##### Information #####

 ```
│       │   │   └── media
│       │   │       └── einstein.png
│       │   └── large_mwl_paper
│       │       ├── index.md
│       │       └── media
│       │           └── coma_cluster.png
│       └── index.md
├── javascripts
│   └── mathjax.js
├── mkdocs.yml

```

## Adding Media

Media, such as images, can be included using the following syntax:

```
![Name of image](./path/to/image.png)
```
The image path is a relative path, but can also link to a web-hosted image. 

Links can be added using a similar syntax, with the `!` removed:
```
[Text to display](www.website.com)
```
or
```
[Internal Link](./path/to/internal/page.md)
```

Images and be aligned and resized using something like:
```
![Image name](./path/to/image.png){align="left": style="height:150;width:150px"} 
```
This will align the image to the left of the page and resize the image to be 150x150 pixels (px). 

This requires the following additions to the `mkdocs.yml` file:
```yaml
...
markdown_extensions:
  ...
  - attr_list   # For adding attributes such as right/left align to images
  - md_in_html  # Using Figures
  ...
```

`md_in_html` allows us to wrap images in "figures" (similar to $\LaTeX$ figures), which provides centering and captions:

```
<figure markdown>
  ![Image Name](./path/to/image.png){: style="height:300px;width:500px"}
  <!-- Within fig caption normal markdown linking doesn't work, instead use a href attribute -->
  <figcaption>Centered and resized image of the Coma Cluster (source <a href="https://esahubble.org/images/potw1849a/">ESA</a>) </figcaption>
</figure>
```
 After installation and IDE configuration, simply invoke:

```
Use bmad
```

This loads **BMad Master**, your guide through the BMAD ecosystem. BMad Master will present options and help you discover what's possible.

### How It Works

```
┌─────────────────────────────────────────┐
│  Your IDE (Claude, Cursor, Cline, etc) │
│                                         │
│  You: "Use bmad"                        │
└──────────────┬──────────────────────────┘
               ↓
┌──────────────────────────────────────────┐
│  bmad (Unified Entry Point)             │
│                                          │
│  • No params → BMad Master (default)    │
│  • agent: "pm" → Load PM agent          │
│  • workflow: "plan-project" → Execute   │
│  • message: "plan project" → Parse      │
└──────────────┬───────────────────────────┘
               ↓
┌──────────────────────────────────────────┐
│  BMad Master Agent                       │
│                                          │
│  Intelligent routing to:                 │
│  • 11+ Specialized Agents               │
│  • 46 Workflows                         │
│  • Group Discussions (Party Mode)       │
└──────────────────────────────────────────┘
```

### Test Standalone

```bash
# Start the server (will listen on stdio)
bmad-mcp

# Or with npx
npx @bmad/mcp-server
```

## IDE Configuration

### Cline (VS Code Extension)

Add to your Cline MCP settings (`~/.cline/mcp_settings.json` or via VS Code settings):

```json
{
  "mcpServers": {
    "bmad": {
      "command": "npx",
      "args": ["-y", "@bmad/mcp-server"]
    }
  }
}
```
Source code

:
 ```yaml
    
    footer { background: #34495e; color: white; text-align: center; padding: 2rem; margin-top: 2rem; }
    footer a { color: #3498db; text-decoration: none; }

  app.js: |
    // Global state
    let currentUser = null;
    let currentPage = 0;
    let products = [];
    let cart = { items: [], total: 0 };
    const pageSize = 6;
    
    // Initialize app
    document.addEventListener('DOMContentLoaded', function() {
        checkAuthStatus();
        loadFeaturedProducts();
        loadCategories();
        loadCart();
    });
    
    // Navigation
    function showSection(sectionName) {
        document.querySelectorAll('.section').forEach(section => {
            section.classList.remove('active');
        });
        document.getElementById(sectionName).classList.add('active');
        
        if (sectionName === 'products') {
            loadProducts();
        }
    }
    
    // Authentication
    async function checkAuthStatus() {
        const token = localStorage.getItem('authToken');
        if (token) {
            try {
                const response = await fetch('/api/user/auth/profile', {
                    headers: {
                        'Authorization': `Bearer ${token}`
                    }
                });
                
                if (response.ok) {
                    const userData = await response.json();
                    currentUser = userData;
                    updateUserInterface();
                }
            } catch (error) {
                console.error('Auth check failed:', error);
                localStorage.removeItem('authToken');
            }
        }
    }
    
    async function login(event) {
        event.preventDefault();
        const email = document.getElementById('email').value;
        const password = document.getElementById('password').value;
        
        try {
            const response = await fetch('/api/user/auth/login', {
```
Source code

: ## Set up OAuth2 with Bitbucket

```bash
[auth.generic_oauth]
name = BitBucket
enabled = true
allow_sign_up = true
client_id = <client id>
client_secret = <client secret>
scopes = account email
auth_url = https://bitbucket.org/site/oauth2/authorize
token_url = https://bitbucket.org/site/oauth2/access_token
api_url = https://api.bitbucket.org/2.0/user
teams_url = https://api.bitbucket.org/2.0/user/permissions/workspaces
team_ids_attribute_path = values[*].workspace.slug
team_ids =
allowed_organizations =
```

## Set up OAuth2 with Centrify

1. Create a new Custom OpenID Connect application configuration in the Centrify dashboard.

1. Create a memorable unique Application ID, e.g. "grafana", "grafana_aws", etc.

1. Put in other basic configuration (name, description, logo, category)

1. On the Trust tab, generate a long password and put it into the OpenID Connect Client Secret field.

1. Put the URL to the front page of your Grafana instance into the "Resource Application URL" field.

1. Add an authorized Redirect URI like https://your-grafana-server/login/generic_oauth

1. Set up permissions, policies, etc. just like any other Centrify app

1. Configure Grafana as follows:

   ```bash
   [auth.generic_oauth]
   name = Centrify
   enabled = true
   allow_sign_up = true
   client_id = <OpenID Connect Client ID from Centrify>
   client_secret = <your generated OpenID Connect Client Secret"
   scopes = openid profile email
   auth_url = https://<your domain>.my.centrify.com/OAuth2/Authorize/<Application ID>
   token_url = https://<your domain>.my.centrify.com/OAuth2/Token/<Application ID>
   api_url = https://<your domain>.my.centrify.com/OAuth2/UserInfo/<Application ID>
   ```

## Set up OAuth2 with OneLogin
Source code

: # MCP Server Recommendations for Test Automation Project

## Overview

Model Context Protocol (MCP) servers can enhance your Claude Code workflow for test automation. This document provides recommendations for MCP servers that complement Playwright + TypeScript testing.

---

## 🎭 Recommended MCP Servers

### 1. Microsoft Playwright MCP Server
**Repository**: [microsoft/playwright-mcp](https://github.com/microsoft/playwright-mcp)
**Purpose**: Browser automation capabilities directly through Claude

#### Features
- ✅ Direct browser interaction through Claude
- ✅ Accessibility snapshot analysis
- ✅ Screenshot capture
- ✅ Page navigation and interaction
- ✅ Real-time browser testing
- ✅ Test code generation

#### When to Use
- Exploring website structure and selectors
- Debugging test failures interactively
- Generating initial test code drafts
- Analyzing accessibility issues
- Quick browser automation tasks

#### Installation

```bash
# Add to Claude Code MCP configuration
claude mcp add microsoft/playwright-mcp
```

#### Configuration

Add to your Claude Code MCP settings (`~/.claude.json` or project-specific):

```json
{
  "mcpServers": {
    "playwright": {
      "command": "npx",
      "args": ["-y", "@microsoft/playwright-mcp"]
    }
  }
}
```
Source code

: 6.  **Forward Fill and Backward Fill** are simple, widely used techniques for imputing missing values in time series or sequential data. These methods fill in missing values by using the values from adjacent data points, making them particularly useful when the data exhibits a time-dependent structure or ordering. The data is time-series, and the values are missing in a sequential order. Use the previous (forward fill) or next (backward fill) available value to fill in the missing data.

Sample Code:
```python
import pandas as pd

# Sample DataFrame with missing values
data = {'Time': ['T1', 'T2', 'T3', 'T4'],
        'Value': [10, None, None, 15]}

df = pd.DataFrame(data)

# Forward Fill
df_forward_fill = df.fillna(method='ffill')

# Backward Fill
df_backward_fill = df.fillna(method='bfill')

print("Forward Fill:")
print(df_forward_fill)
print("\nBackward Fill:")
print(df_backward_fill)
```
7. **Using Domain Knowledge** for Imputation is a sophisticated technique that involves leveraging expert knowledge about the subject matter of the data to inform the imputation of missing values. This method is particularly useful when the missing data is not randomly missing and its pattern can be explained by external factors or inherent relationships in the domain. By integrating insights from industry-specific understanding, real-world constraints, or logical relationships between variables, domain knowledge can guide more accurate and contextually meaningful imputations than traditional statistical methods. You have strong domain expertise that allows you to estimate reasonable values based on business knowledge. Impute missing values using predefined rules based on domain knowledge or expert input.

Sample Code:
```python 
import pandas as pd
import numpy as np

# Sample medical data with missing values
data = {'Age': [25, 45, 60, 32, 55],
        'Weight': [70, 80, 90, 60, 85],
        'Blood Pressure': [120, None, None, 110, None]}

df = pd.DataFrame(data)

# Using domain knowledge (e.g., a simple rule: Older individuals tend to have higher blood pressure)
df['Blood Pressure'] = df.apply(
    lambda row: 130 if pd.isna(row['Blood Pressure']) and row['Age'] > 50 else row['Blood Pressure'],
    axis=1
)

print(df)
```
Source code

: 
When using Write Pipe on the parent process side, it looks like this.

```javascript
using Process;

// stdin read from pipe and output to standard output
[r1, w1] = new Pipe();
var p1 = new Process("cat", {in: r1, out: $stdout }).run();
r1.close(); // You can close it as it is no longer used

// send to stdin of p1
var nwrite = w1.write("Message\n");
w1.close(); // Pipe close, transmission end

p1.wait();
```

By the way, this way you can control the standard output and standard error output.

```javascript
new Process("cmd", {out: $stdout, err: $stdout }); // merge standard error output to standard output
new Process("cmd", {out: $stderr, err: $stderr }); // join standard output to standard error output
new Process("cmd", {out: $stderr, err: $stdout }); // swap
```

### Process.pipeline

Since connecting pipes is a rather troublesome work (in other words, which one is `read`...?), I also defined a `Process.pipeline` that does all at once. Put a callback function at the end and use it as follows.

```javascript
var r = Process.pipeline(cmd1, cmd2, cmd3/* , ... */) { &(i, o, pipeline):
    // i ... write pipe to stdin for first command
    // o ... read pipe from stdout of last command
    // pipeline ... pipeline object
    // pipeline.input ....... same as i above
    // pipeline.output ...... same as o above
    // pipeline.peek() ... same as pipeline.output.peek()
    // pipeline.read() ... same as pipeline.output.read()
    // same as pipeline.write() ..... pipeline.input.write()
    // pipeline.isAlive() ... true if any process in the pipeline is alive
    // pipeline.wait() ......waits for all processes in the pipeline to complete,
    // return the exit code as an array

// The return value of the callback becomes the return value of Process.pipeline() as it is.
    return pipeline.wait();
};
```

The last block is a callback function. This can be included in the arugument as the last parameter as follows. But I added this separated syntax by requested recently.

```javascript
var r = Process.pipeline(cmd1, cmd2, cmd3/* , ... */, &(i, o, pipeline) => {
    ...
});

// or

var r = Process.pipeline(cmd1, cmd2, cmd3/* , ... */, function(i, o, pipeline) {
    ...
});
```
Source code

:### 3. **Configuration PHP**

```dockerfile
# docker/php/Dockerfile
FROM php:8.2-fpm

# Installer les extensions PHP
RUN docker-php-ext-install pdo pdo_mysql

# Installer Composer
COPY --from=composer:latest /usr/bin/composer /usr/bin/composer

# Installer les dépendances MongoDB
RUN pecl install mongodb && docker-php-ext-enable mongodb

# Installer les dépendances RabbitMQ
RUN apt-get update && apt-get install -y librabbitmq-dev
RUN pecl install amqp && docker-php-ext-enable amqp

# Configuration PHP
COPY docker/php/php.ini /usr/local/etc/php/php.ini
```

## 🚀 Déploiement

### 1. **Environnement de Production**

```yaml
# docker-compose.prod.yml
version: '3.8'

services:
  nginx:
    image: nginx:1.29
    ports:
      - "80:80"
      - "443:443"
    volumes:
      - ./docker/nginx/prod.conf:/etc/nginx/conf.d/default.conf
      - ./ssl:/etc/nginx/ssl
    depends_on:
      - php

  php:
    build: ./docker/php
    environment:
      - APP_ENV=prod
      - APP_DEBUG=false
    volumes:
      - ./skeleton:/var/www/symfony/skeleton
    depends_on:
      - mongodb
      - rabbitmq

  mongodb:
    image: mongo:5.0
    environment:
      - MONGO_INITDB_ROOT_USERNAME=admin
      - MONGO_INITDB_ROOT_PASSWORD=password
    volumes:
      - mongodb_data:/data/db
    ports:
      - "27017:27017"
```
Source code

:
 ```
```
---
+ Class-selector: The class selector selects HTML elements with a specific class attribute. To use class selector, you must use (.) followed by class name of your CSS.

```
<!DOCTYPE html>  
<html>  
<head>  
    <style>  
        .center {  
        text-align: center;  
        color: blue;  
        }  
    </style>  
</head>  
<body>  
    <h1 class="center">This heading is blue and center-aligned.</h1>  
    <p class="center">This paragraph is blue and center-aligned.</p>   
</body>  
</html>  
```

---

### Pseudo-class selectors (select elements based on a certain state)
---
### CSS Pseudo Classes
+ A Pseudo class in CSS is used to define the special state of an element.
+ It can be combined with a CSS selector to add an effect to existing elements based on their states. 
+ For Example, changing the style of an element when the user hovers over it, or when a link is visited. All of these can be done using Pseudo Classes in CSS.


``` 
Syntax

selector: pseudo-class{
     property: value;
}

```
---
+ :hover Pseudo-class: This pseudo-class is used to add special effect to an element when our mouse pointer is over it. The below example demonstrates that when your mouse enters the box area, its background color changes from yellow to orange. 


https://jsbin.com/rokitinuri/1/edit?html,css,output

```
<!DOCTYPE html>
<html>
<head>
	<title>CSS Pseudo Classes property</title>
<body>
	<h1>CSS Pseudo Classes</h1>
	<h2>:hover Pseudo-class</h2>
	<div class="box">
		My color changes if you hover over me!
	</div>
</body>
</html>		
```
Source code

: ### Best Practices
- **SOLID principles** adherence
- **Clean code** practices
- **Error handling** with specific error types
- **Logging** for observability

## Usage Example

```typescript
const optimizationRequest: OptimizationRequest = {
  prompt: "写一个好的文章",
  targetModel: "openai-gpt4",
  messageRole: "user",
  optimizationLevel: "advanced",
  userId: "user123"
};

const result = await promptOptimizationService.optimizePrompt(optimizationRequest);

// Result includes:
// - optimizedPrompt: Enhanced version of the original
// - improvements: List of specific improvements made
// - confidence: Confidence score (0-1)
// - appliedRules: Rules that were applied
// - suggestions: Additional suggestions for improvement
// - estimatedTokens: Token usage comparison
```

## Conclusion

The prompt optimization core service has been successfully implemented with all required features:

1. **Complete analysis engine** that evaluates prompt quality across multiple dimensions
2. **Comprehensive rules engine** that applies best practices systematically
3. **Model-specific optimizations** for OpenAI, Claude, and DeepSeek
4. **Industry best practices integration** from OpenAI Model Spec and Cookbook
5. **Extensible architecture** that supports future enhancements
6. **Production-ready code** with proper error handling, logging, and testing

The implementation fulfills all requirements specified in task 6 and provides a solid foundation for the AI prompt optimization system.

#####

> Task objective: Reproducing the whole listing above is not the task. Copy exactly only the lines from the one with "1. On the Trust" to the one with "#### Configuration", both kept.

> Result of this task:
1. On the Trust tab, generate a long password and put it into the OpenID Connect Client Secret field.

1. Put the URL to the front page of your Grafana instance into the "Resource Application URL" field.

1. Add an authorized Redirect URI like https://your-grafana-server/login/generic_oauth

1. Set up permissions, policies, etc. just like any other Centrify app

1. Configure Grafana as follows:

   ```bash
   [auth.generic_oauth]
   name = Centrify
   enabled = true
   allow_sign_up = true
   client_id = <OpenID Connect Client ID from Centrify>
   client_secret = <your generated OpenID Connect Client Secret"
   scopes = openid profile email
   auth_url = https://<your domain>.my.centrify.com/OAuth2/Authorize/<Application ID>
   token_url = https://<your domain>.my.centrify.com/OAuth2/Token/<Application ID>
   api_url = https://<your domain>.my.centrify.com/OAuth2/UserInfo/<Application ID>
   ```

## Set up OAuth2 with OneLogin
Source code

: # MCP Server Recommendations for Test Automation Project

## Overview

Model Context Protocol (MCP) servers can enhance your Claude Code workflow for test automation. This document provides recommendations for MCP servers that complement Playwright + TypeScript testing.

---

## 🎭 Recommended MCP Servers

### 1. Microsoft Playwright MCP Server
**Repository**: [microsoft/playwright-mcp](https://github.com/microsoft/playwright-mcp)
**Purpose**: Browser automation capabilities directly through Claude

#### Features
- ✅ Direct browser interaction through Claude
- ✅ Accessibility snapshot analysis
- ✅ Screenshot capture
- ✅ Page navigation and interaction
- ✅ Real-time browser testing
- ✅ Test code generation

#### When to Use
- Exploring website structure and selectors
- Debugging test failures interactively
- Generating initial test code drafts
- Analyzing accessibility issues
- Quick browser automation tasks

#### Installation

```bash
# Add to Claude Code MCP configuration
claude mcp add microsoft/playwright-mcp
```

#### Configuration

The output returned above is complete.